====== Supplied records ======

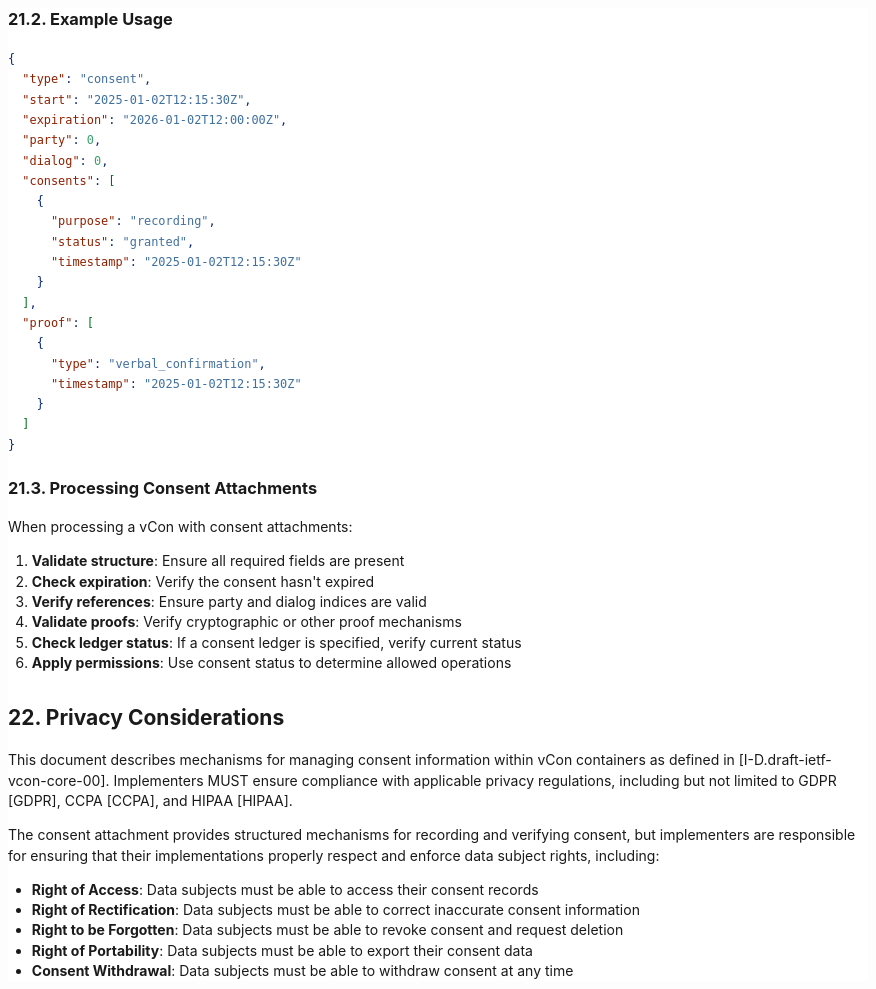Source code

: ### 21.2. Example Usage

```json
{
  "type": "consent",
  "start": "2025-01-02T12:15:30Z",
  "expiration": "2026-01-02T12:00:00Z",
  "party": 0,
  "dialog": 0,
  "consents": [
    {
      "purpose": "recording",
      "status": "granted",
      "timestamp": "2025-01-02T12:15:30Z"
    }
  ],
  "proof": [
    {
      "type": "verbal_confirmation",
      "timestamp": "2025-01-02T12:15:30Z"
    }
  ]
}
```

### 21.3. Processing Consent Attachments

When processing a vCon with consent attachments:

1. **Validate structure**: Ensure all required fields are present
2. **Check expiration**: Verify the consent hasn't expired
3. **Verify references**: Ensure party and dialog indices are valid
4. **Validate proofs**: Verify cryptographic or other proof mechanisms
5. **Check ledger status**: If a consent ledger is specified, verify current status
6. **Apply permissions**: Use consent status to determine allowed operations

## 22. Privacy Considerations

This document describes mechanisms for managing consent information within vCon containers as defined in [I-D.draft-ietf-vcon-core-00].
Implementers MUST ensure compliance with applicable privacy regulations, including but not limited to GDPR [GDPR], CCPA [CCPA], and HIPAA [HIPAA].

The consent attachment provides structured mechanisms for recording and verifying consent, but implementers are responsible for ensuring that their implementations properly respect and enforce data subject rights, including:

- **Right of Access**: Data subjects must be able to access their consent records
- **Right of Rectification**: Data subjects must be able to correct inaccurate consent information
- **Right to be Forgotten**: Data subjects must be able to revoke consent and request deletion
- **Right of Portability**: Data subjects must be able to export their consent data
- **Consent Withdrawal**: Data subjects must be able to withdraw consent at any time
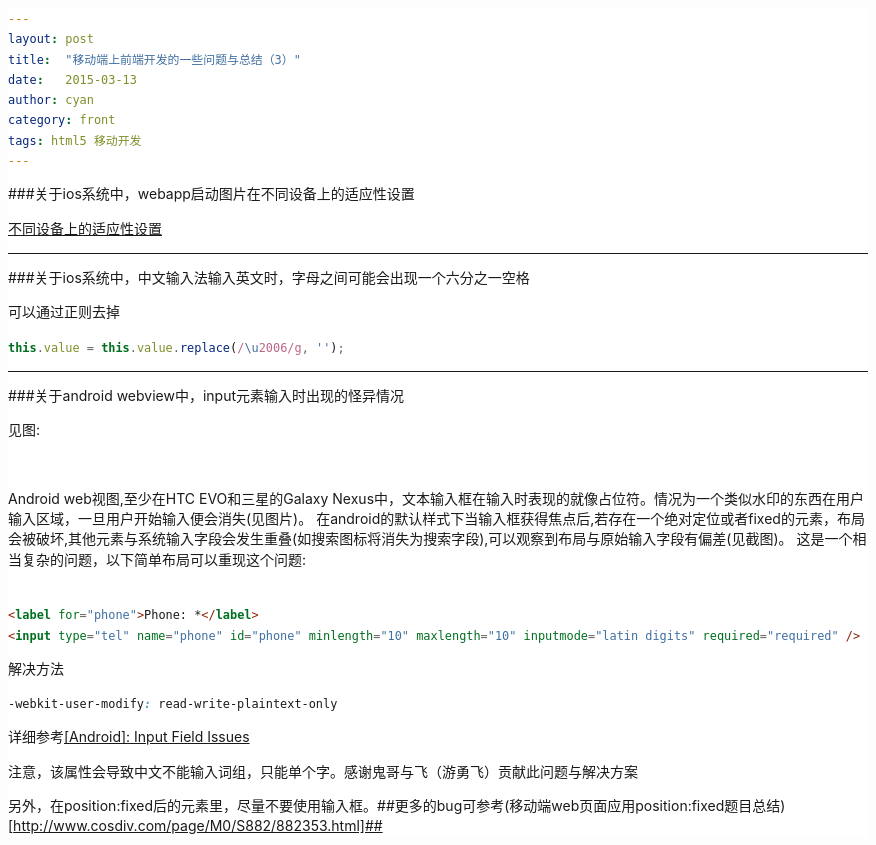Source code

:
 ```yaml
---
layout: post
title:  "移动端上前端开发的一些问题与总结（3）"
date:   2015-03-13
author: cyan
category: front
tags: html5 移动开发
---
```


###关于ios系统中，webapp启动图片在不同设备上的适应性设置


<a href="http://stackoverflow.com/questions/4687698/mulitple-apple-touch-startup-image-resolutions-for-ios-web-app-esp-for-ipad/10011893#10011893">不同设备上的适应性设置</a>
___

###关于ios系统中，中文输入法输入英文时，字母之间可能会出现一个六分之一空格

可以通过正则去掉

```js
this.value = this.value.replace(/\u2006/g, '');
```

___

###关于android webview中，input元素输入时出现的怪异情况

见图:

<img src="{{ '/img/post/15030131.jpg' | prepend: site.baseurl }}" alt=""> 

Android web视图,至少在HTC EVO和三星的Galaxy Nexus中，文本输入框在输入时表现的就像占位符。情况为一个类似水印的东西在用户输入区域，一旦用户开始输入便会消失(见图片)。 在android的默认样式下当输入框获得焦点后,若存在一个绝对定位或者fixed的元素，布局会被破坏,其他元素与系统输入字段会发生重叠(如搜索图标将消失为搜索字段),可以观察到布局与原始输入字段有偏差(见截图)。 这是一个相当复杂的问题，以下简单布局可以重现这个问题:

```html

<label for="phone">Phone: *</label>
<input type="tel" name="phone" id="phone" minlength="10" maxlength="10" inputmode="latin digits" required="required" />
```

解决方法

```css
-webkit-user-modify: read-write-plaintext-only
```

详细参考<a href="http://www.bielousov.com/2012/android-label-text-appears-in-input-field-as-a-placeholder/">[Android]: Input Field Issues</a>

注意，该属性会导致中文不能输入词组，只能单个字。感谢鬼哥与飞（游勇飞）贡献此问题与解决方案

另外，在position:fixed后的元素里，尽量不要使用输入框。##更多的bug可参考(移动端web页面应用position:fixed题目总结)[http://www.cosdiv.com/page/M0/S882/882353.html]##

======

**Your objective**
The answer is each line in which the word "label" occurs, copied from the material above.

**Result of this task**
<label for="phone">Phone: *</label>
详细参考<a href="http://www.bielousov.com/2012/android-label-text-appears-in-input-field-as-a-placeholder/">[Android]: Input Field Issues</a>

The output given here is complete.